Two very different kinds of biological engineers work in the same area in this story. One is working on microbes that will help give Mars an atmosphere. His work is long, largely invisible. But he believes. He believes that he is doing something right. Good. The other is designing mythic animals for the few wealthy enough to afford them on an Earth that is devastated and resource strapped. This designer is vain, aggressive, and frustrated because the dragon he's designing doesn't want to be made. Figuratively and literally. While he is trying to force the world to fit his vision, to be a god of sorts, his friend is actually working at terraforming a planet, and yet isn't driven in the same way. It's quite a shift between the two, and well handled in the story. I really liked how the two men clashed and contrasted, and how their missions showed a lot about them. I was a little less convinced about the ending, which seemed a little abrupt, but overall I think the story pulled it off all right. I did like the image of the herd of wild unicorn in the end, that way of summing up the one guy's work. It's an effective bit of story, a glimpse at what might be in the future of designed life and two very different visions that can shape it.

"Flesh For Trade" by Nicholas Budgen (1350 words)

This story is short and seems to be about the circle of how people use technology, in this case in the sex trade. In the story, androids have replaced human workers in sex work, and a pair of new seemingly android workers are delivered to a brothel to work. They are billed as being incredibly life-like. That they'll be able to simulate everything. And, of course, they turn out to be human. The cycle of wanting something to mimic humanity comes back around so that (one would assume) the only way sex workers can make money is to pretend to be robots. It's an interesting premise but one that I think gets a but muddied by the ending, which seems to imply that these new workers, the human ones, don't really want to be sex workers. That they're doing this just to live. Which makes an interesting point but also kinda paints sex work as being demeaning and I'm not really for that. Perhaps it's trying to make the case that for these people it's all they have left, but with the protests shown in the beginning of the book I'd think they could find people more willing to do it.

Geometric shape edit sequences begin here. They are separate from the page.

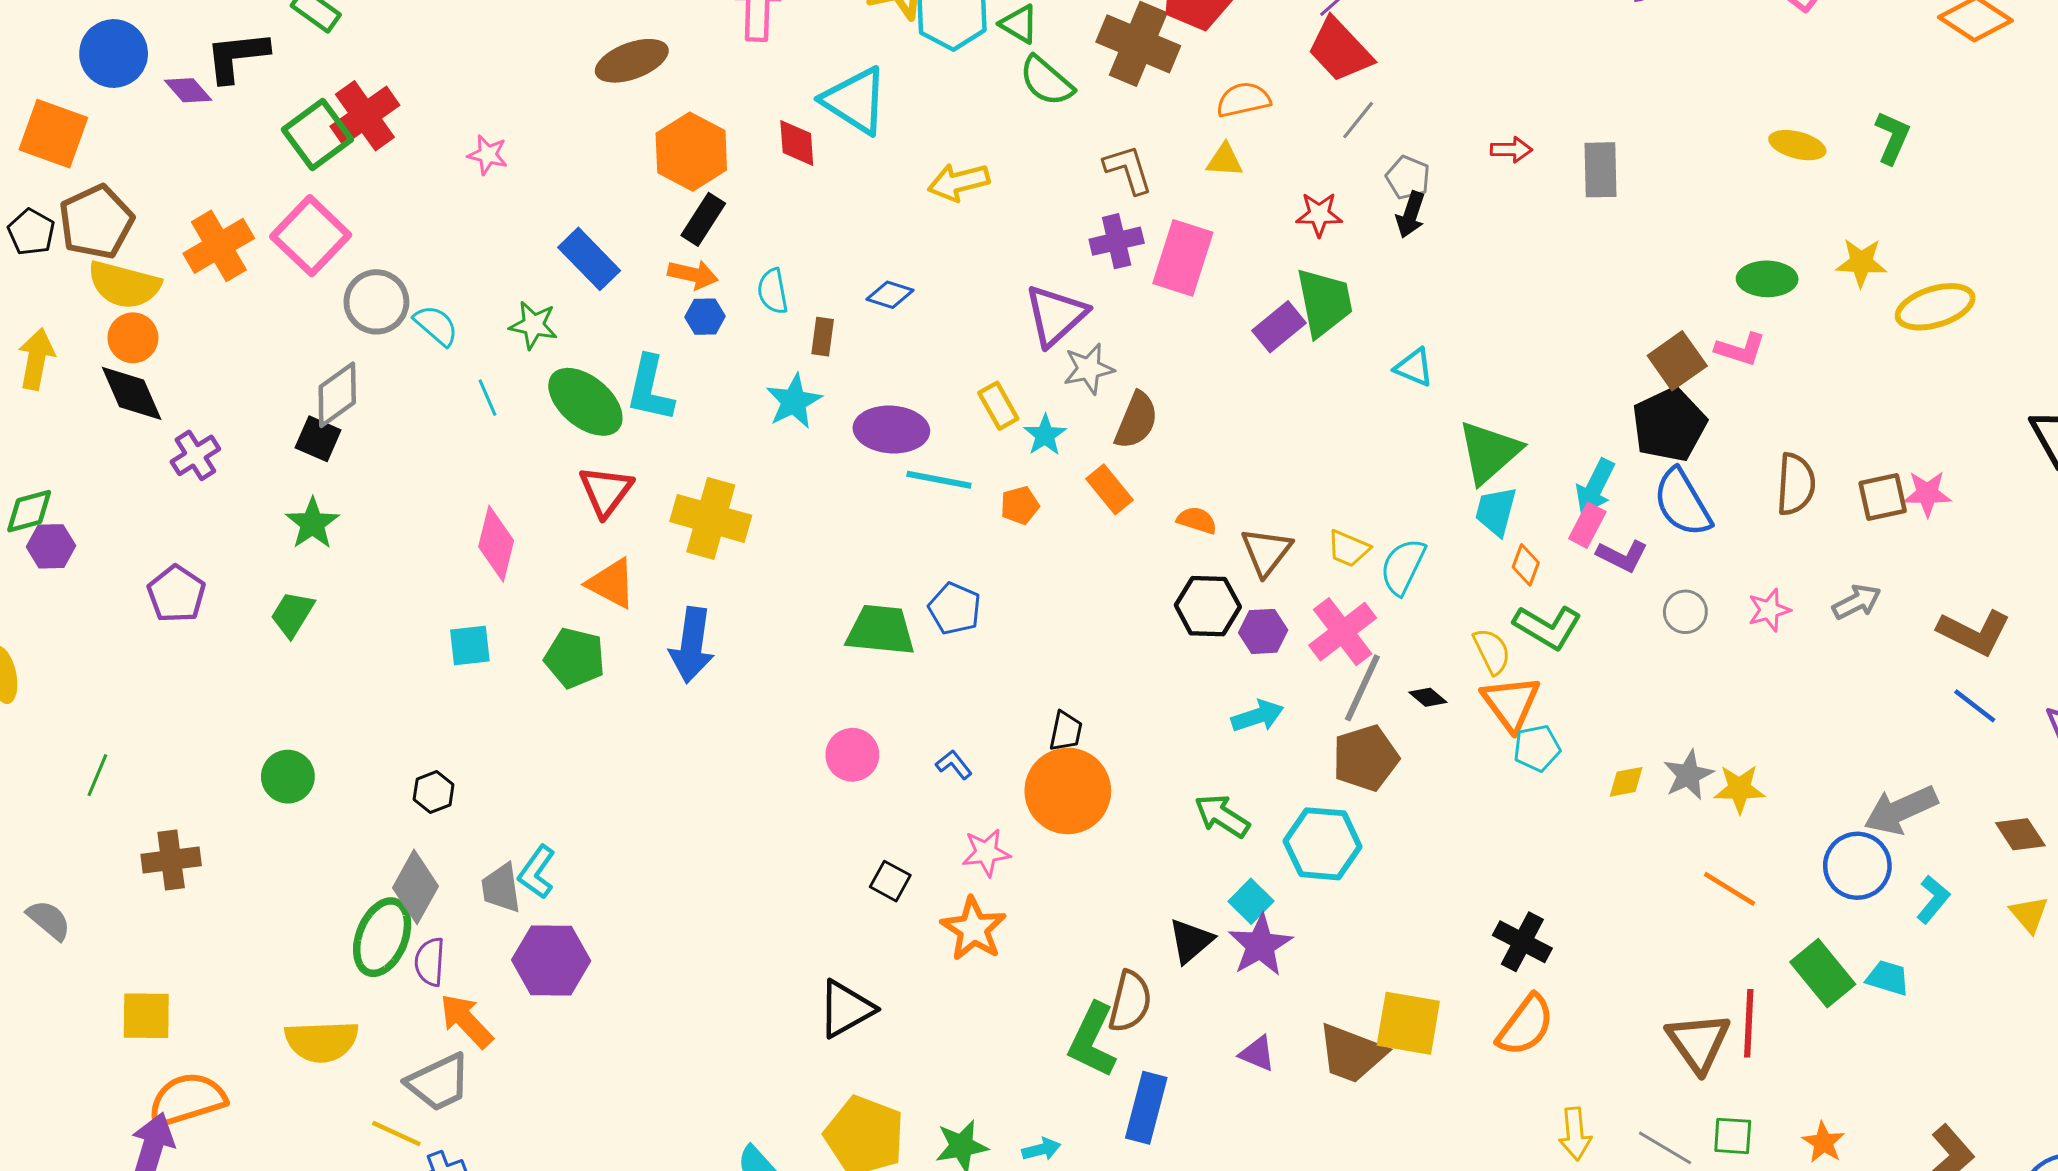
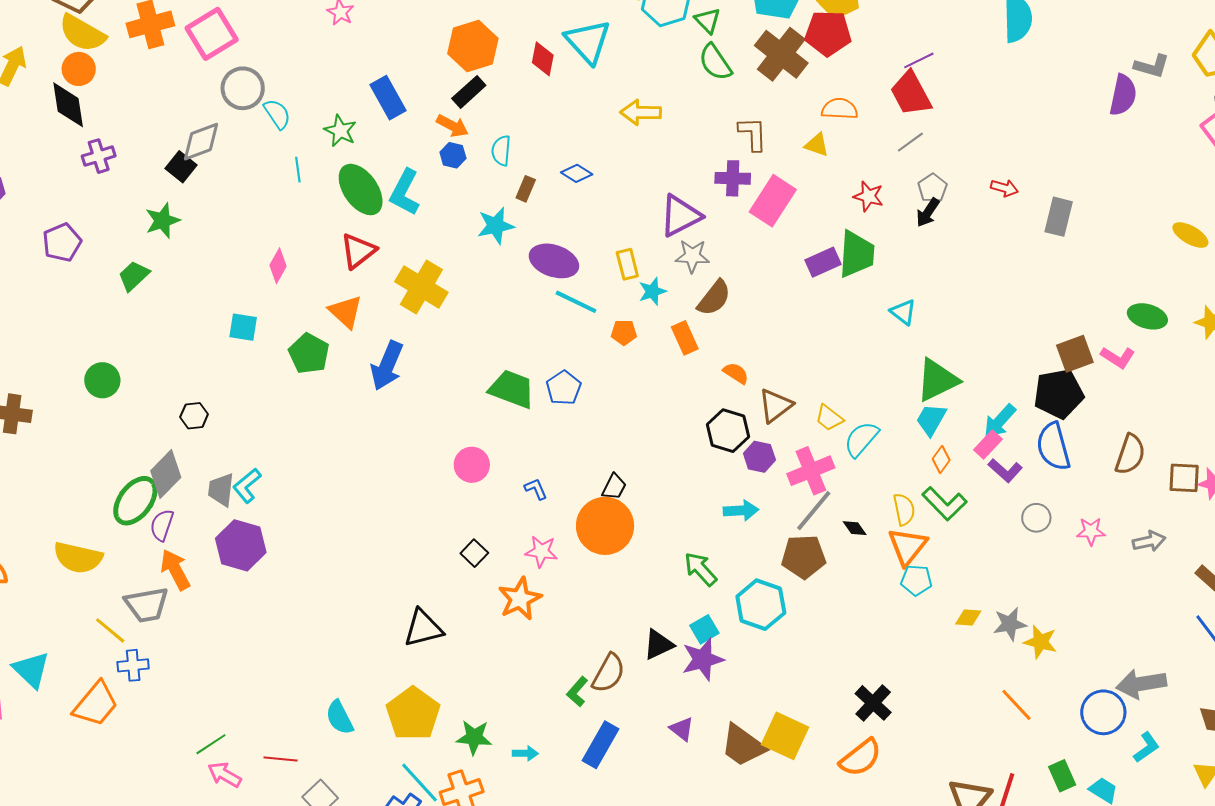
pink diamond: (496, 544) -> (278, 266), size x0.7
green rectangle: (1823, 973) -> (1062, 776), size x0.7
green L-shape: (1092, 1040) -> (577, 692), size x0.6

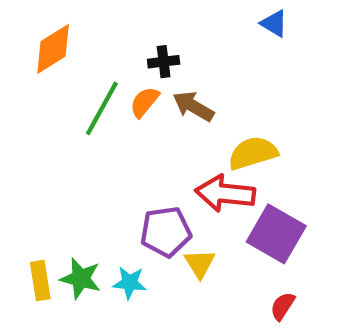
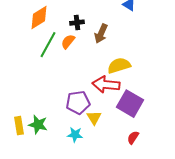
orange diamond: (53, 49) -> (39, 18), moved
brown arrow: (193, 106) -> (101, 34), moved, turned -96
cyan star: (130, 283) -> (75, 135), moved

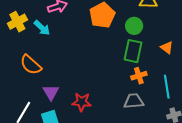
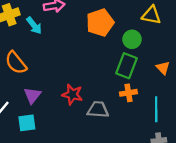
gray trapezoid: (134, 101) -> (98, 110), moved
red star: (82, 102) -> (72, 94), moved

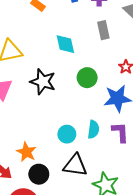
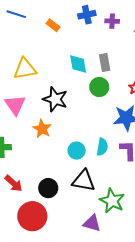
gray rectangle: (103, 30) -> (105, 62), moved
green circle: (87, 78) -> (99, 87), moved
orange star: (26, 152) -> (42, 129), moved

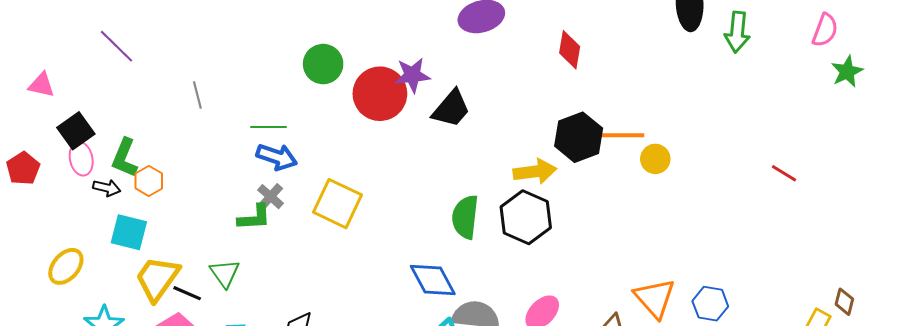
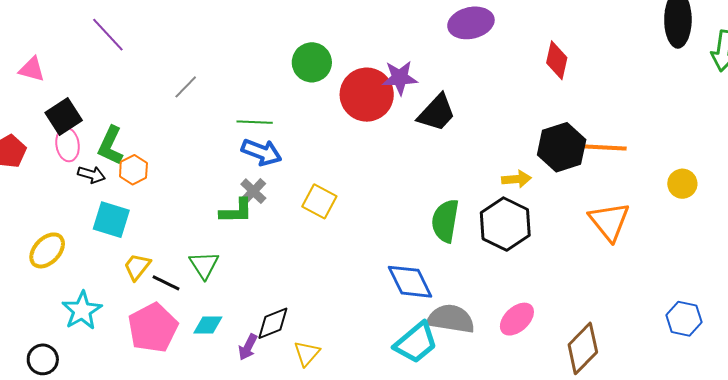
gray line: (197, 95) -> (186, 87), turned 56
yellow circle: (655, 159) -> (682, 184), moved
yellow arrow: (535, 171) -> (516, 179), size x0.7
yellow square: (337, 204) -> (319, 201), size x0.7
yellow trapezoid: (157, 278) -> (137, 267), size x0.6
orange triangle: (655, 298) -> (609, 221), moved

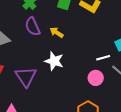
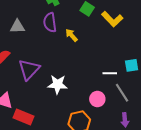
white star: (54, 61) -> (57, 84), moved, turned -30
pink circle: (96, 78) -> (97, 99), moved

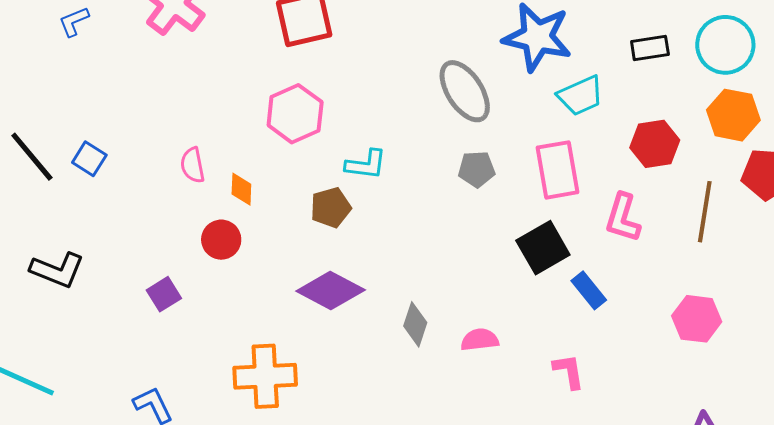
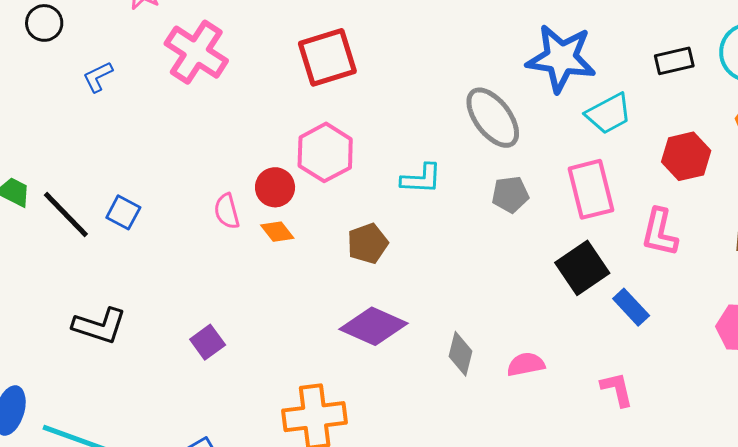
cyan L-shape: (366, 165) -> (421, 179), moved
orange diamond: (241, 189) -> (277, 232), turned -36
red circle: (221, 240) -> (275, 187), moved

Of course, maybe the point is that people don't want humans, they want robots who seem human so that they can have more license to actually abuse the robots. There's enough in the story to make it provoking and the style is interesting, the lingering question that finally gets answered in the last few sentences. Indeed.

"From Fire" by Cecca Ochoa (701 words)

The last story of the month is also (by far) the shortest. Here the narrator (using the second person you) creates a small avatar or person in a game. Kind of like the Sims or something similar but with more laterality. You start out interested, invested, giving the little person things to do, meddling and helping and all that. Then, invariably, you get bored and reward the person in a way that it doesn't understand. It reacts poorly, and then you get even more bored and stop playing for a while only to check in later and find that the little person is near death, the landscape destroyed. Basically what happens to me in between bouts of Animal Crossing. The ending then turns it a bit, imagines that this little person is creating a little person of their own, imagining that perhaps that is what reality is, that we're all just layers of programming. Which is a pretty interesting idea, though if that were the case I'm not sure where the story says we are. I prefer to think that the story brings up the point that maybe we're the ones inside only to reject that idea. I mean, our world is not entirely destroyed. If we're in a game it's one that's being played for a long time by someone fairly vested in us not completely going to hell. But I do think that maybe it's that knowledge that this isn't a simulation in the end that prompt the most introspection. An appreciation that we are not at the whim of our own playing, that perhaps we need to be more conscious of what we do to our simulations, to the lives we might create, because if life ever erupts online or in a game, we don't want to be terrible through out ignorance and laziness. A good story with lots to think about.